» **SOURCE TEXT**:
○ ○ ○ ○
MsVestibule · 19/07/2022 09:24

Absolutely NU at all!! I don't mind guests every now and then, but a weekend is enough.

But how you go about refusing them without a family fall out, I have no idea.

BarbaraofSeville · 19/07/2022 09:26

Tell DH that his friends and relatives don't come to stay unless he takes time off to do all the preparations and hosting.

Then if people still come, go away yourself either to stay with friends or relatives or a 'work trip' and leave him to it.

He'll be far less keen to do the fun bit of after work socialising when all the preparations haven't magically happened while he was conveniently at work.

nothingfound · 19/07/2022 09:27

If you've sat down and explained this all to DH and he's still expecting you to do all the work what can you do? How about telling him that the very next visit will involve you booking yourself into a hotel or B+B at least an hour away and leaving him to it?

TessBeth · 19/07/2022 09:29

We have a similar situation and we now have a blanket rule at Christmas that it’s just me, DH and our DC on Christmas morning, in our own home. We see family after that.

When people want to visit and we don’t want them to, we either say we have plans or invent work we have going on in the house and suggest we meet elsewhere.

It is hard to juggle without offending people so I empathise!

CrabbyCat · 19/07/2022 09:29

That sounds very hard work. For Christmas day, for a few years we had a rota - one year my side, one year DH's (we obviously saw the other side over the 2 weeks, just not on the day). Could you have a discussion with your DH that you alternate who gets to plan Christmas, it's just not fair if he gets to plan all of them? If he wants a big family Christmas, unless his family is religious, there is absolutely no reason it has to happen on a fixed date rather than say a week later.
○ ○ ○ ○
Saved data entries

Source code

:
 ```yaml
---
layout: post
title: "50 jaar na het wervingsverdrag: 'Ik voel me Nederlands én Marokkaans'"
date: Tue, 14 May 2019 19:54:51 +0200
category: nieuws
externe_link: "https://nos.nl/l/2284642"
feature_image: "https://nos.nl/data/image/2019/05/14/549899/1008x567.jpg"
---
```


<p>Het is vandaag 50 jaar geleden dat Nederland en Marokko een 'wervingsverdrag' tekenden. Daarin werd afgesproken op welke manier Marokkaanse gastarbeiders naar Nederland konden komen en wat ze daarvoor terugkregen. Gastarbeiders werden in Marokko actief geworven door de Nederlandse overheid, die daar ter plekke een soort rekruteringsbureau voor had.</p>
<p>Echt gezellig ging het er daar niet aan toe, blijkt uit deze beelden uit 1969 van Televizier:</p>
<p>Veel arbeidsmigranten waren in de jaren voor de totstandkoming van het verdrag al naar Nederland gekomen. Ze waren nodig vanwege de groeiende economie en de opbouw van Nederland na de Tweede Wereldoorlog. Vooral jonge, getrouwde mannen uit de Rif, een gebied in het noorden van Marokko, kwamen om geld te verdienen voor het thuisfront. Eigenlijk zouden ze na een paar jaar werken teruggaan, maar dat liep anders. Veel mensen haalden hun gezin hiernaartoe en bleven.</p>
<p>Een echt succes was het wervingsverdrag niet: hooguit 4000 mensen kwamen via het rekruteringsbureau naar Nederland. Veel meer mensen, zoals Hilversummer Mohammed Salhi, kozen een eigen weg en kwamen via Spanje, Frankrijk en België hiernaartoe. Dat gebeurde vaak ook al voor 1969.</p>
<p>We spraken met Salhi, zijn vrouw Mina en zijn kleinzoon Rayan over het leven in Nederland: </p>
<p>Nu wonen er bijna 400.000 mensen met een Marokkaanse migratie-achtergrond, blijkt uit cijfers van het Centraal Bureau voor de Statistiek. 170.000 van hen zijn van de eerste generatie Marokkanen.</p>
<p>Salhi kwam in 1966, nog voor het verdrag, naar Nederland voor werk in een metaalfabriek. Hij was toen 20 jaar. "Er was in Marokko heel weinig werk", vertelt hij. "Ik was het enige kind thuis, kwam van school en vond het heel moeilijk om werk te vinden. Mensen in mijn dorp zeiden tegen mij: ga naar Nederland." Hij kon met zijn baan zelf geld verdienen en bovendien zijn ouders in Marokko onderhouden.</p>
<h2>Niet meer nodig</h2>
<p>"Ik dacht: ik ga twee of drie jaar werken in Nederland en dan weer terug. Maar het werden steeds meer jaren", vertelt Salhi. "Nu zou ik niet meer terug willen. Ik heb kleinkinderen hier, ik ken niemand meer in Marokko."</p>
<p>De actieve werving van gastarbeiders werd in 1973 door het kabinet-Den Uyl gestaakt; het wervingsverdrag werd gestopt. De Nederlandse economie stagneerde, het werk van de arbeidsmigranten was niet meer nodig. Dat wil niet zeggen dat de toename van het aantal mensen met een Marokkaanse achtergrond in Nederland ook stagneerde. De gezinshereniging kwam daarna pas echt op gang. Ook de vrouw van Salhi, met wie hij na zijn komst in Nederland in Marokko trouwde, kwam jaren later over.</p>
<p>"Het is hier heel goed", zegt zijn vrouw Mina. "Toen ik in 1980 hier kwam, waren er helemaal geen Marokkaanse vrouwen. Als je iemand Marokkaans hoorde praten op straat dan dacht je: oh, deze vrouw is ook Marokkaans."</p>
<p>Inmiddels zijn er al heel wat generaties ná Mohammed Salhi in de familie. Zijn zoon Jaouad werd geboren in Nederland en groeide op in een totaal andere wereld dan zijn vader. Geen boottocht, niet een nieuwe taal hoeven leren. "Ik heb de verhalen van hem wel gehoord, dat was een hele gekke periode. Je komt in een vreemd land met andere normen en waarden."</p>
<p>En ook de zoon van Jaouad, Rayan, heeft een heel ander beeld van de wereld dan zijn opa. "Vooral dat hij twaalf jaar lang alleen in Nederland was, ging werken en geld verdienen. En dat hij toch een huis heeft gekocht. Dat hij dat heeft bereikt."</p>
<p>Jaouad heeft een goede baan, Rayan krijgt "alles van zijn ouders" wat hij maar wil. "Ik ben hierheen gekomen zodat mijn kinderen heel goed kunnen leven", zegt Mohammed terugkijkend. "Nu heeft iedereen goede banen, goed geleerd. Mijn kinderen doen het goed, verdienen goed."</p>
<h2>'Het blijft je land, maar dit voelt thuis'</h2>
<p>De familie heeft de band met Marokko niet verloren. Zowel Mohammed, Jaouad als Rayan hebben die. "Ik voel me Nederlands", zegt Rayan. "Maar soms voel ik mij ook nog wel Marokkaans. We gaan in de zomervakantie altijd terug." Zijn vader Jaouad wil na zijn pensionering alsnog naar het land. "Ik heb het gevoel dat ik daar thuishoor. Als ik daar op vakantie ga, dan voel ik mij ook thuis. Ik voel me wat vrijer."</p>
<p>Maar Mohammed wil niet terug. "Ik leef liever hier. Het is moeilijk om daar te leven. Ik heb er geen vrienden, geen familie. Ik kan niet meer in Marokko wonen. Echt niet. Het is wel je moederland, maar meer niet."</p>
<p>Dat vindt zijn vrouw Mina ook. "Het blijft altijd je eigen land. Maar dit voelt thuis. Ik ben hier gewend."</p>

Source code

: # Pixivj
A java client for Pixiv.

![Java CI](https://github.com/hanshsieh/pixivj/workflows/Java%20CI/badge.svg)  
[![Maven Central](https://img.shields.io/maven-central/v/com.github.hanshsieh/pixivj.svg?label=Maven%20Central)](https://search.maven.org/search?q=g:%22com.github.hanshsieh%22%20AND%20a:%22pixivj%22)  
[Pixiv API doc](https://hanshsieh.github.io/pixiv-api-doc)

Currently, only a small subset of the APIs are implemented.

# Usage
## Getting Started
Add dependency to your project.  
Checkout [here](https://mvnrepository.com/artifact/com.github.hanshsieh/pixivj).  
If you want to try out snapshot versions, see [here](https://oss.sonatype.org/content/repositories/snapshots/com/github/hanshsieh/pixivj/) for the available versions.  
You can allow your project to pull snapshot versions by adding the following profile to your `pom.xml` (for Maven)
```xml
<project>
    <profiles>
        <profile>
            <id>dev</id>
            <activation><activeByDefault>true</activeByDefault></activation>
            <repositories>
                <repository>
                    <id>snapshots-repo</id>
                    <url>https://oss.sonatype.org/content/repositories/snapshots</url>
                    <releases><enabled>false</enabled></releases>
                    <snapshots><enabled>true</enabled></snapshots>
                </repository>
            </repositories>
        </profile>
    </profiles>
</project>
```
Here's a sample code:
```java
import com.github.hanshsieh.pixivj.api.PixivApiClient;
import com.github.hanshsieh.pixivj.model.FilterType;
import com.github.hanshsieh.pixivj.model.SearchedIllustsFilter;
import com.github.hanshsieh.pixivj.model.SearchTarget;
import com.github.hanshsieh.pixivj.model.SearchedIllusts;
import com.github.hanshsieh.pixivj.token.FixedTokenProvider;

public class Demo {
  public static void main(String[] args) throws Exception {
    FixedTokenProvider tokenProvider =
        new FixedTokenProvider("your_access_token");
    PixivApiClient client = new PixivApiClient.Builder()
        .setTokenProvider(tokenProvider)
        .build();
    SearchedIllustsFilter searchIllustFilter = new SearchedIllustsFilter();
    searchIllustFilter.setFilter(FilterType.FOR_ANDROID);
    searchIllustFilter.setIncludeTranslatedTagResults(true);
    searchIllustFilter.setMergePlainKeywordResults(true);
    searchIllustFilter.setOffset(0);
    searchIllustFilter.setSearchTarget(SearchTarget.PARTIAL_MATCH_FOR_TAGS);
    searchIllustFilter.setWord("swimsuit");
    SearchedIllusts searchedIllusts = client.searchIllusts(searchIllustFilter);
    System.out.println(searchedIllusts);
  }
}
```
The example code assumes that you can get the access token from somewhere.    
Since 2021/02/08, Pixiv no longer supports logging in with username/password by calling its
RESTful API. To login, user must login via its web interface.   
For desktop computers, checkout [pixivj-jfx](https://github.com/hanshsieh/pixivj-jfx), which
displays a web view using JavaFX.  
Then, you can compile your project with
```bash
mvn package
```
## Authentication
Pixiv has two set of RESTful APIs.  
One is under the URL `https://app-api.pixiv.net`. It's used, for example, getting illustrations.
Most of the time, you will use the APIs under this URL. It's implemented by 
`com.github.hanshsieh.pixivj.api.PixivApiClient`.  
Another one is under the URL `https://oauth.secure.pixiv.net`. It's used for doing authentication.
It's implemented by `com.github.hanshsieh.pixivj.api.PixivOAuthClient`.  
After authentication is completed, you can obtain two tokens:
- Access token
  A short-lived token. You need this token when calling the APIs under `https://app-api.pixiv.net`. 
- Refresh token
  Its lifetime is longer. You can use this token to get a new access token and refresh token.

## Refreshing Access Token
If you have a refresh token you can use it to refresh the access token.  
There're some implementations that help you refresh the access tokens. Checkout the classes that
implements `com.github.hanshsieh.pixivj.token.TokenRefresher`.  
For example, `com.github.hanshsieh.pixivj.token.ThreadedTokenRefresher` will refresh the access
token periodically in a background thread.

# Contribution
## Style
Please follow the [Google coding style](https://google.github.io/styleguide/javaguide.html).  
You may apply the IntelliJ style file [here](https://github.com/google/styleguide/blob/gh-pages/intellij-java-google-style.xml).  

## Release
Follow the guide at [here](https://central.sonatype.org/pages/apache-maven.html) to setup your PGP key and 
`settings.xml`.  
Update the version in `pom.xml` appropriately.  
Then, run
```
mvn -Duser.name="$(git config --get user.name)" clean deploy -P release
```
○ ○ ○ ○
» **TRY IT**: Can you copy the forum thread between "TessBeth · 19/07/2022" and "we meet elsewhere.", inclusive, substituting "standing rule" for "blanket rule"? These entries have no connection to the forum thread.

» **RESPONSE**:
TessBeth · 19/07/2022 09:29

We have a similar situation and we now have a standing rule at Christmas that it’s just me, DH and our DC on Christmas morning, in our own home. We see family after that.

When people want to visit and we don’t want them to, we either say we have plans or invent work we have going on in the house and suggest we meet elsewhere.